You don't have to be an Olympic athlete to eat like one

Bronze medalist Team U.S.A. with Heather Bergsma, right, Brittany Bowe, center, and Mia Manganello competes during the women's team pursuit final speedskating race at the 2018 Winter Olympics in South Korea, Wednesday, Feb. 21, 2018.

What it takes to eat like an Olympic athlete

It’s an exciting time of year watching elite athletes compete to win a medal at the PyeongChang Olympics.  Numerous hours of training coupled with proper nutrition is the cornerstone of any elite athlete’s success, but what does it take to eat like an Olympic athlete?

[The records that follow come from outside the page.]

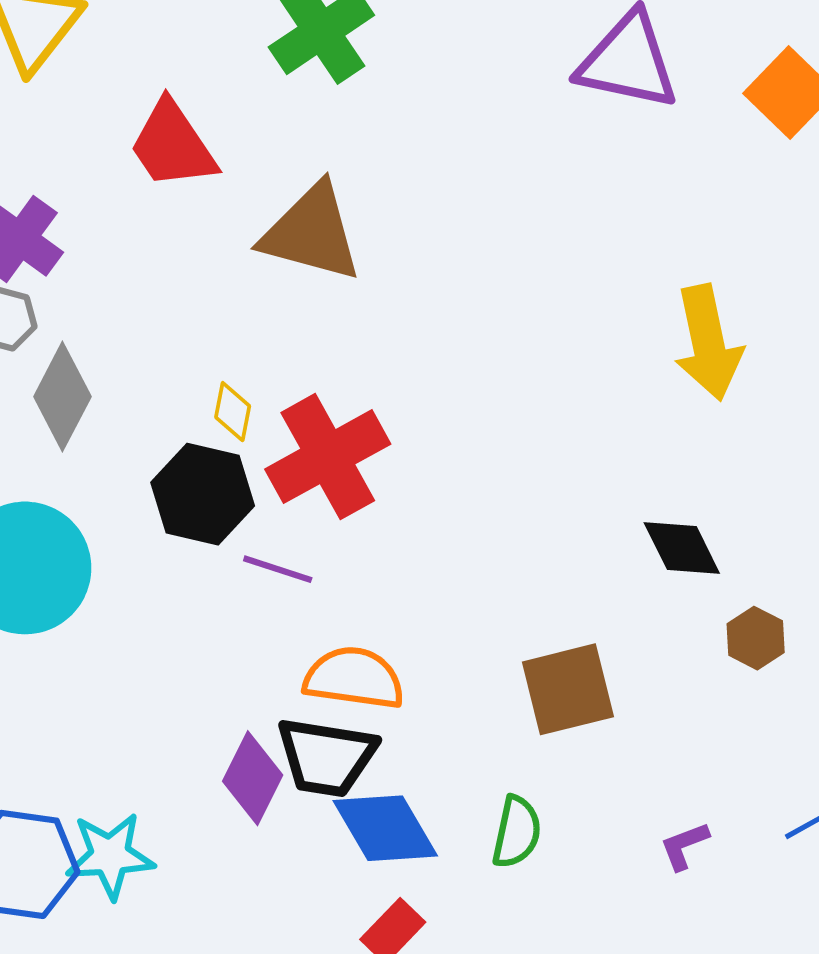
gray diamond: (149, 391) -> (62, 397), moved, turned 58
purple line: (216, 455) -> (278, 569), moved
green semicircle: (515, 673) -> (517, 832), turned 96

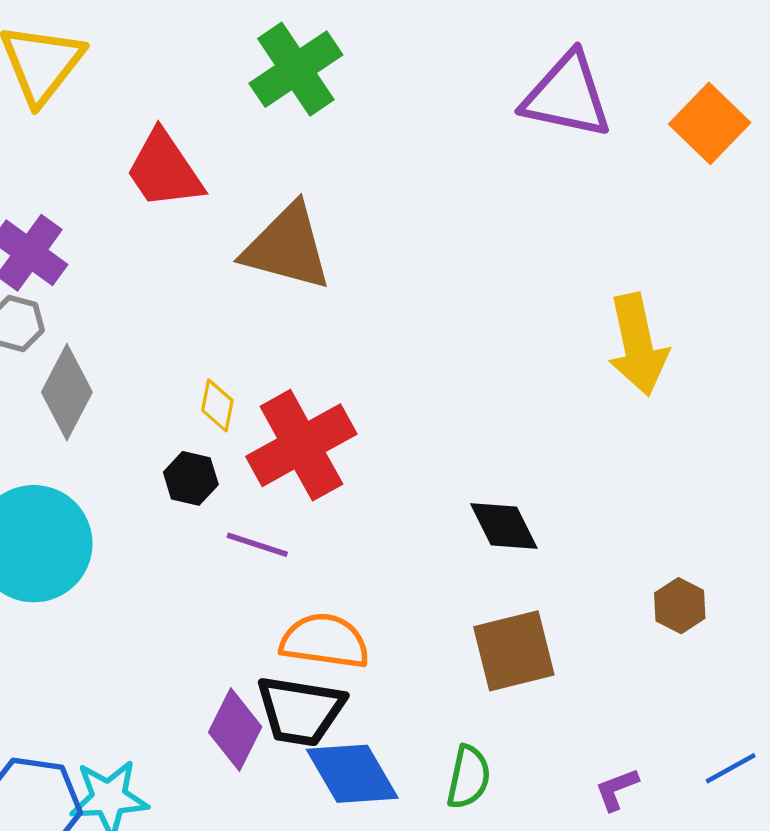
black hexagon: (203, 494) -> (191, 478), size x0.6
black diamond: (682, 548) -> (504, 526), moved

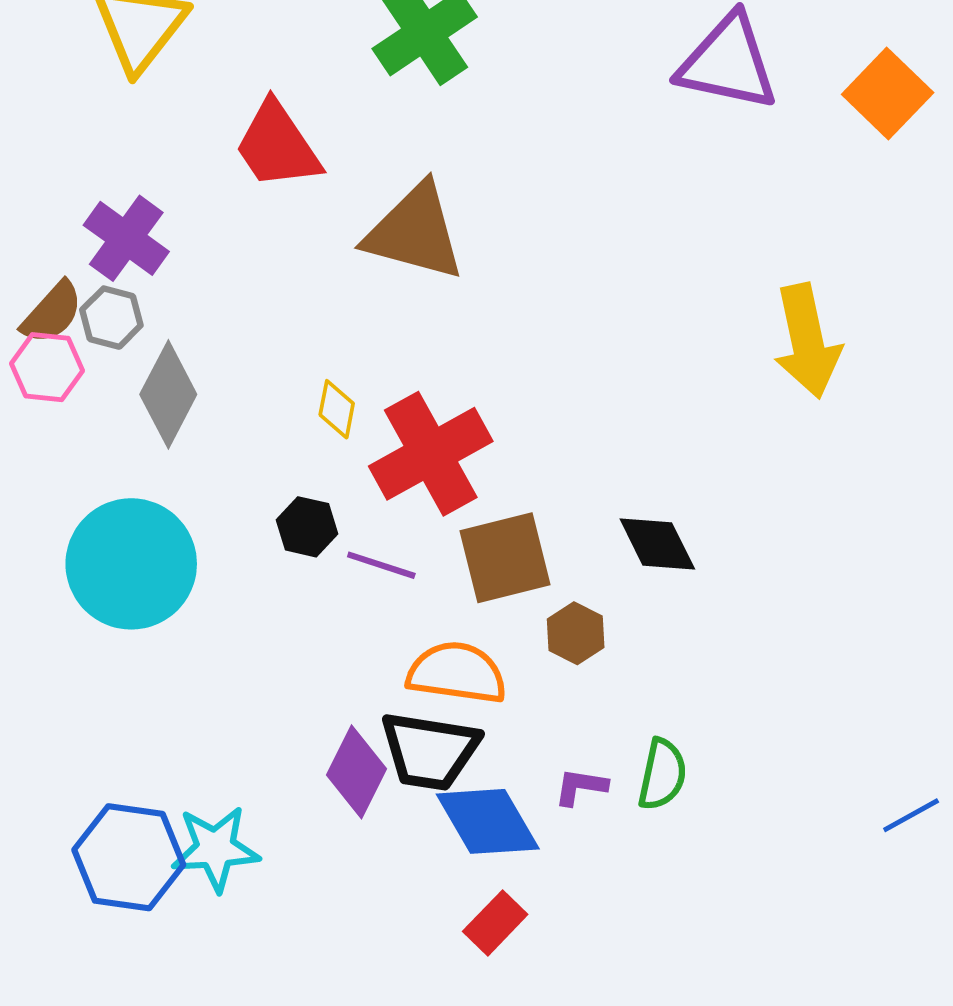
black hexagon: (191, 478) -> (307, 527), moved
brown hexagon: (680, 606) -> (576, 633), moved
brown square: (514, 651) -> (505, 558), moved
green semicircle: (468, 777) -> (662, 774), moved
purple L-shape: (617, 789) -> (581, 787), moved, turned 30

Most athletes eat about 3,000-4,000 calories a day, not the rumored 10,000 calories.  According to a U.S. Olympic nutrition consultant, athletes don’t eat all that differently from non-athletes. Nutrition needs vary from sport-to-sport, but all athletes have the same goals of maintaining an appropriate weight and enhancing sports performance.  For example, endurance athletes such as cross-country skiers, require more calories and may need to carb load before competitions compared to short-ski event competitors.  No matter the sport, the challenge remains ensuring athletes make appropriate food choices for training, performance, and recovery.

What Olympic Athletes Eat
What does an  Olympic athlete eat?  Silver medalist Chris Mazdzer, competes in the luge which requires countless hours of weight lifting and coordination drills for peak performance.  He starts his day with eggs, avocado, and plain yogurt with chia and hemp seeds.  On the other hand, cross-country skier Sophie Caldwell, dines on salad, pasta, meat, soup, bread and dessert. The common theme among their diets is very basic.  Most athletes don’t focus too much on calories, but eat a combination of carbohydrates (carbs), proteins, and healthy fats at each of their meals and snacks.

The Athlete’s Plate
You don’t have to be an elite athlete to eat like one.  All athletes need to balance eating and hydration for training.  Team USA’s Athlete’s Plate is a simple approach to help understand how much to eat from the different food groups, depending on the intensity of training.  Greater emphasis on filling half of your plate with carbohydrate-rich whole grains is important for intense training days compared to easier ones.  Adjusting eating based on training intensity can assure you’re getting enough energy for recovery and subsequent training.

 

Eating Frequency
Athletes cannot fit all of the calories, nutrients, and hydration needed for training in just three meals a day.  Eating more frequently, is necessary for athletes to get enough energy for their training.  Training multiple times during the day or training longer than an hour requires additional snacking during and after workouts or competition for recovery.

Healthy snacks during activity should be higher carb, low fat, and low in dietary fiber which include:

  • Dried fruit
  • Handful of pretzels
  • Banana
  • Low fat granola bar
  • Sports drink
  • Carb chews, gels or chews

Recovery snacks after a hard workout should include carbs plus protein:

  • Chocolate milk
  • Nut butter sandwich
  • Yogurt parfait
  • Protein smoothie

Eating on the Road
Olympic athletes have to adjust their eating and training schedules when traveling and have the advantage of working with a Certified Specialist in Sports Dietetics.  When non-Olympic athletes face the same issues, there are resources available to them such as Eating on the Road, by the Academy of Nutrition and Dietetics. Athletes who travel need to plan ahead, pre-pack foods, and keep their eating goals consistent to maintain peak performance.